W manewrach wojskowych „Baltic Host” obejmujących Litwę, Łotwę i Estonię oficerowie sztabów ćwiczą scenariusze okazania wsparcia przez państwo przyjmujące siłom szybkiego reagowania (ARRC). Z kolei sztab dowództwa w ramach manewrów „Arrcade Fusion” ćwiczy dyslokację sił szybkiego reagowania w krajach bałtyckich i dowodzenie operacjami bojowymi.
„Te dwustronne manewry są bardzo ze sobą związane, ponieważ siły szybkiego reagowania nie mogą być dyslokowane bez odpowiedniego wsparcia strony przyjmującej” – mówi generał Vilmantas Tamošaitis.

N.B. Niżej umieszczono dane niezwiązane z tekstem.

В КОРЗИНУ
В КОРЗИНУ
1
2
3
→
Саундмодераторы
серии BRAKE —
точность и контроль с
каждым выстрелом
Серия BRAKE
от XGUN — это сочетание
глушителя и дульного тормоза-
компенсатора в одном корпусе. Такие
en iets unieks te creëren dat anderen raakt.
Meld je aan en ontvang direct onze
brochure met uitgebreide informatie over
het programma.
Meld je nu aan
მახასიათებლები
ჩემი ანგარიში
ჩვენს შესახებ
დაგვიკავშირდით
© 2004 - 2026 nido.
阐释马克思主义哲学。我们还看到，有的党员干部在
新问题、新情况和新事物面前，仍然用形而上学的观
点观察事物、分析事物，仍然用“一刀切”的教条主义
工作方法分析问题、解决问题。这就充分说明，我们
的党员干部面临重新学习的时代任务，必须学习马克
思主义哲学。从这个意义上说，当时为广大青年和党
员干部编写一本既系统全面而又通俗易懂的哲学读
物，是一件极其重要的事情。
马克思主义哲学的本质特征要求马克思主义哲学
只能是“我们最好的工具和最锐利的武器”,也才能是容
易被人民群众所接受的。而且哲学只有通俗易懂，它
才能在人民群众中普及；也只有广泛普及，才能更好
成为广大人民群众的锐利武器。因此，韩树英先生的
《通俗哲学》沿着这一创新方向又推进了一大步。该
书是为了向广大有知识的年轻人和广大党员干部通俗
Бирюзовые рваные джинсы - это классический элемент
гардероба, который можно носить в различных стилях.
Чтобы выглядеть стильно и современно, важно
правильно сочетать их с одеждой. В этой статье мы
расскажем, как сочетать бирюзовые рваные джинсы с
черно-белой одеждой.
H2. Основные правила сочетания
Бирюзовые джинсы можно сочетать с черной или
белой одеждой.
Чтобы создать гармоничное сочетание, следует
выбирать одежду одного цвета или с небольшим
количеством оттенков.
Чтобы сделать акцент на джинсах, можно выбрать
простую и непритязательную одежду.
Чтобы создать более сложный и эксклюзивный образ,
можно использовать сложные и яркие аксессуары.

Według scenariusza ćwiczeń, w którym nazwy państw bałtyckich i sąsiednich są nieco zmienione, w warunkach pokojowych Litwa, Łotwa i Estonia stykają się z wyzwaniami tak zwanej wojny hybrydowej – kampania informacyjna wrogiego państwa roznieca niepokoje, wywołując brak zaufania mieszkańców wobec władzy, a to powoduje wybuch zamieszek ulicznych i idące za tym wyzwania humanitarne.

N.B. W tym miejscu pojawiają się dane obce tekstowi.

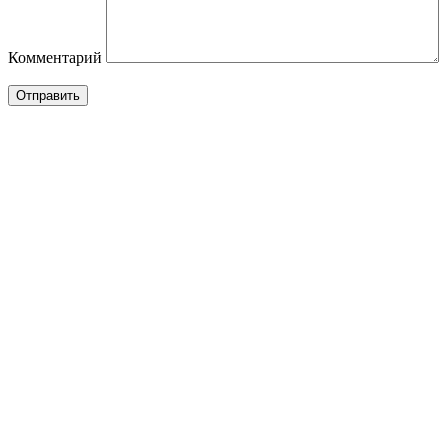
Комментарий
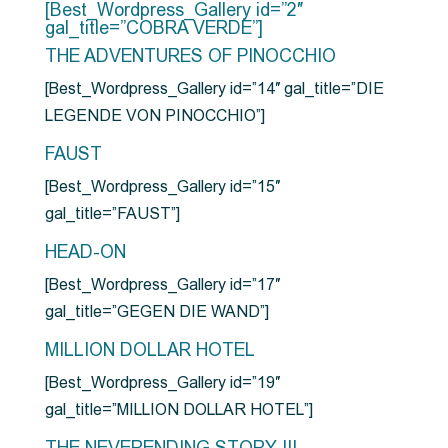
[Best_Wordpress_Gallery id=”2″
gal_title=”COBRA VERDE”]
THE ADVENTURES OF PINOCCHIO
[Best_Wordpress_Gallery id=”14″ gal_title=”DIE
LEGENDE VON PINOCCHIO”]
FAUST
[Best_Wordpress_Gallery id=”15″
gal_title=”FAUST”]
HEAD-ON
[Best_Wordpress_Gallery id=”17″
gal_title=”GEGEN DIE WAND”]
MILLION DOLLAR HOTEL
[Best_Wordpress_Gallery id=”19″
gal_title=”MILLION DOLLAR HOTEL”]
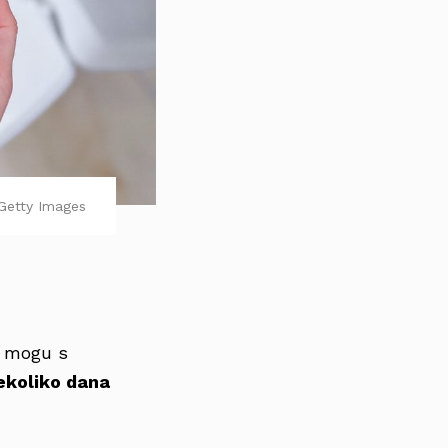
Getty Images
, mogu s
ekoliko dana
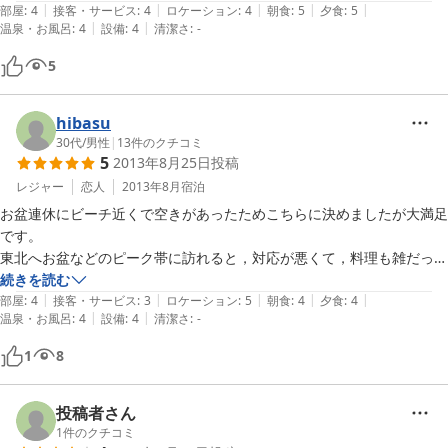
|
|
|
|
|
部屋
:
4
接客・サービス
:
4
ロケーション
:
4
朝食
:
5
夕食
:
5
|
|
温泉・お風呂
:
4
設備
:
4
清潔さ
:
-
5
hibasu
30代
/
男性
|
13
件のクチコミ
5
2013年8月25日
投稿
レジャー
恋人
2013年8月
宿泊
お盆連休にビーチ近くで空きがあったためこちらに決めましたが大満足
です。

東北へお盆などのピーク帯に訪れると，対応が悪くて，料理も雑だった
り冷えてたりすることが多いのですが，こちらは忙しそうな雰囲気なが
続きを読む
|
|
|
|
|
ら特に不満もなかったです。

部屋
:
4
接客・サービス
:
3
ロケーション
:
5
朝食
:
4
夕食
:
4
|
|
温泉・お風呂
:
4
設備
:
4
清潔さ
:
-
部屋は綺麗で日本海に面しており，残念ながら曇りでしたが晴れれば部
1
8
屋から日本海に沈む夕日を拝めそうです。

お風呂は少し熱めですが，泳いだ後や網起こし後の疲れた体にはちょう
ど良かったです。

投稿者さん
1
件のクチコミ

Zdaniem wojskowych scenariusz przygotowuje do najróżniejszych wersji wydarzeń i jest sygnałem dla każdego potencjalnego wroga.
„Najważniejszym wyzwaniem dla NATO jest przygotowanie do przyszłych misji, jest to także polityczny sygnał dla dowolnego wroga, nieważne, czy znajduje się on na wschodzie, czy na południu” – powiedział dowódca sztabu ARRC generał Torsten Gersdorf.